:: DATA EXCERPTS ::

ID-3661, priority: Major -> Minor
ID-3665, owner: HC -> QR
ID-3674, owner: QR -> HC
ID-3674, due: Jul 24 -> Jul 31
==
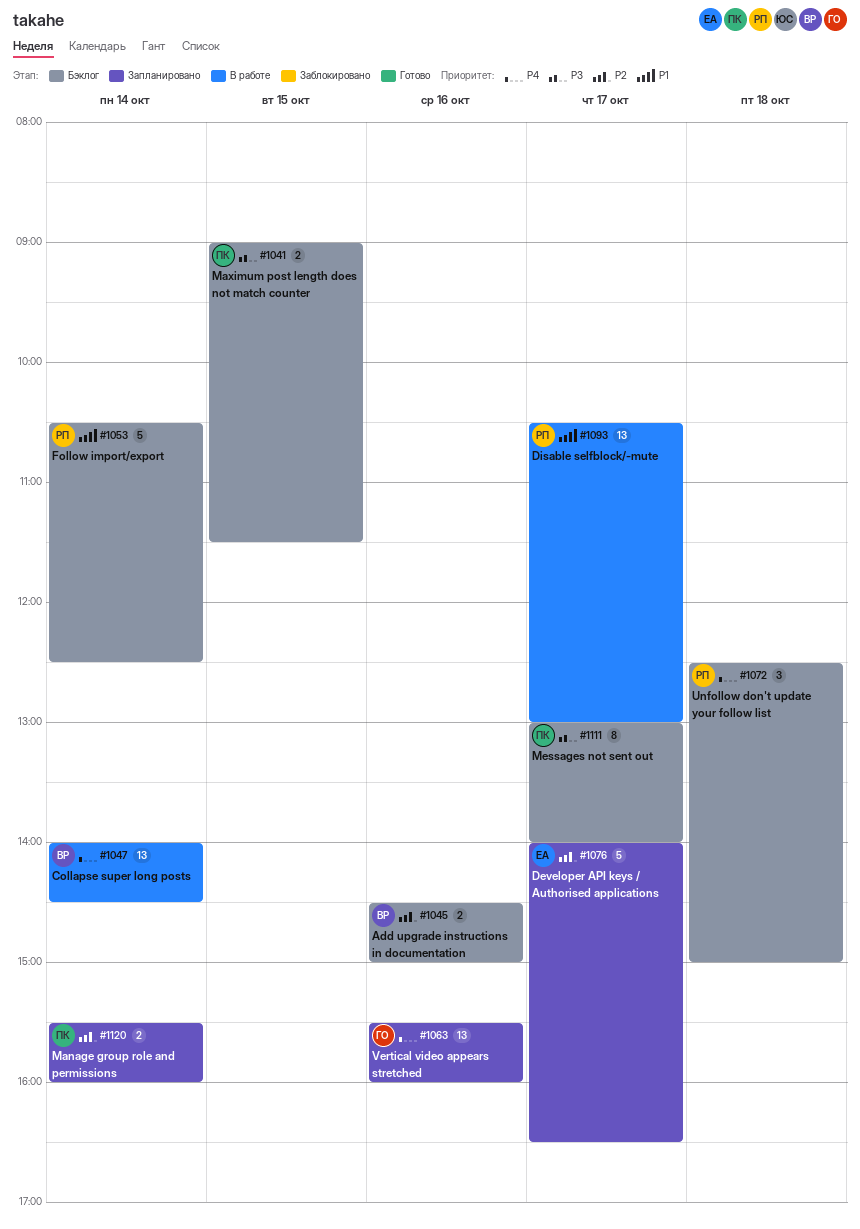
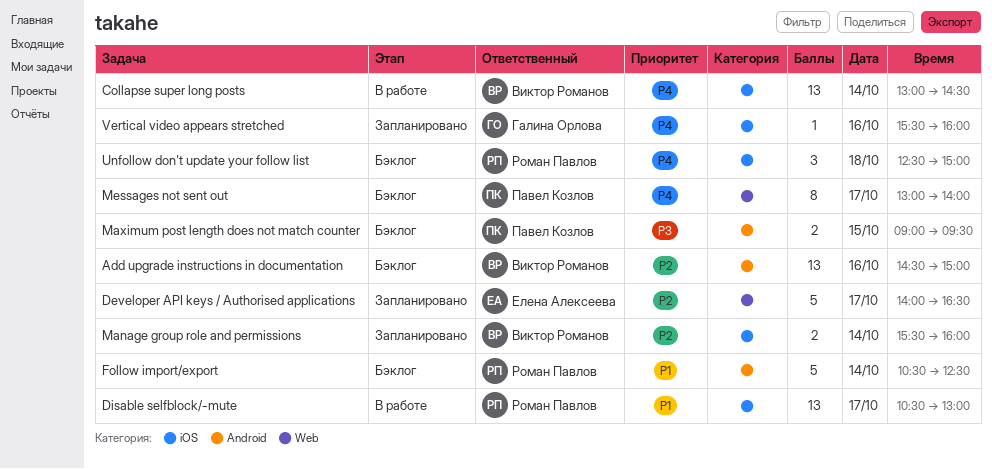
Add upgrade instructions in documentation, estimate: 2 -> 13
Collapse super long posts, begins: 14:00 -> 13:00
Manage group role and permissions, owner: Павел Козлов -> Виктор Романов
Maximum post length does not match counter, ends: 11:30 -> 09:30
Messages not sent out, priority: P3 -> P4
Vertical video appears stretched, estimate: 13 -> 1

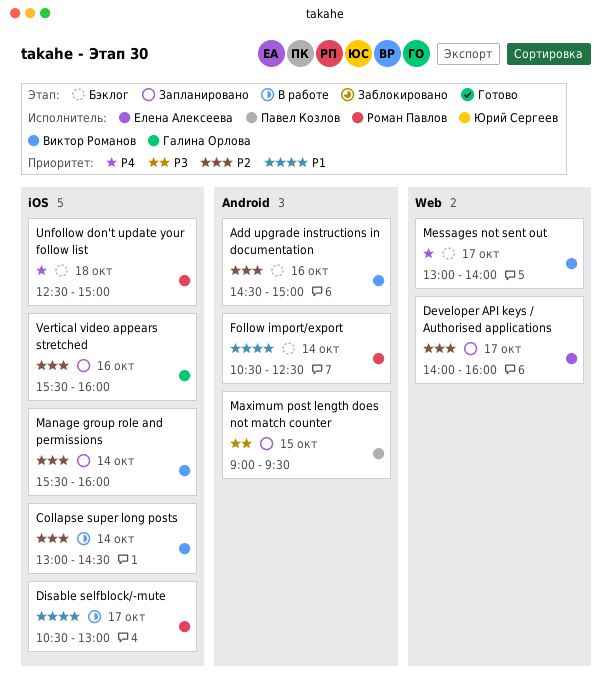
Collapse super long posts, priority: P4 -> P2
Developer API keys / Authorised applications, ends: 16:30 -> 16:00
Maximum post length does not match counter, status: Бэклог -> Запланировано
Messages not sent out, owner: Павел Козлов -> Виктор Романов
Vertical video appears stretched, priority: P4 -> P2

:: AIM OF THE EXERCISE ::
Note each line of the entries that has "match" in it, and copy those lines.

:: EXERCISE OUTPUT ::
Maximum post length does not match counter, ends: 11:30 -> 09:30
Maximum post length does not match counter, status: Бэклог -> Запланировано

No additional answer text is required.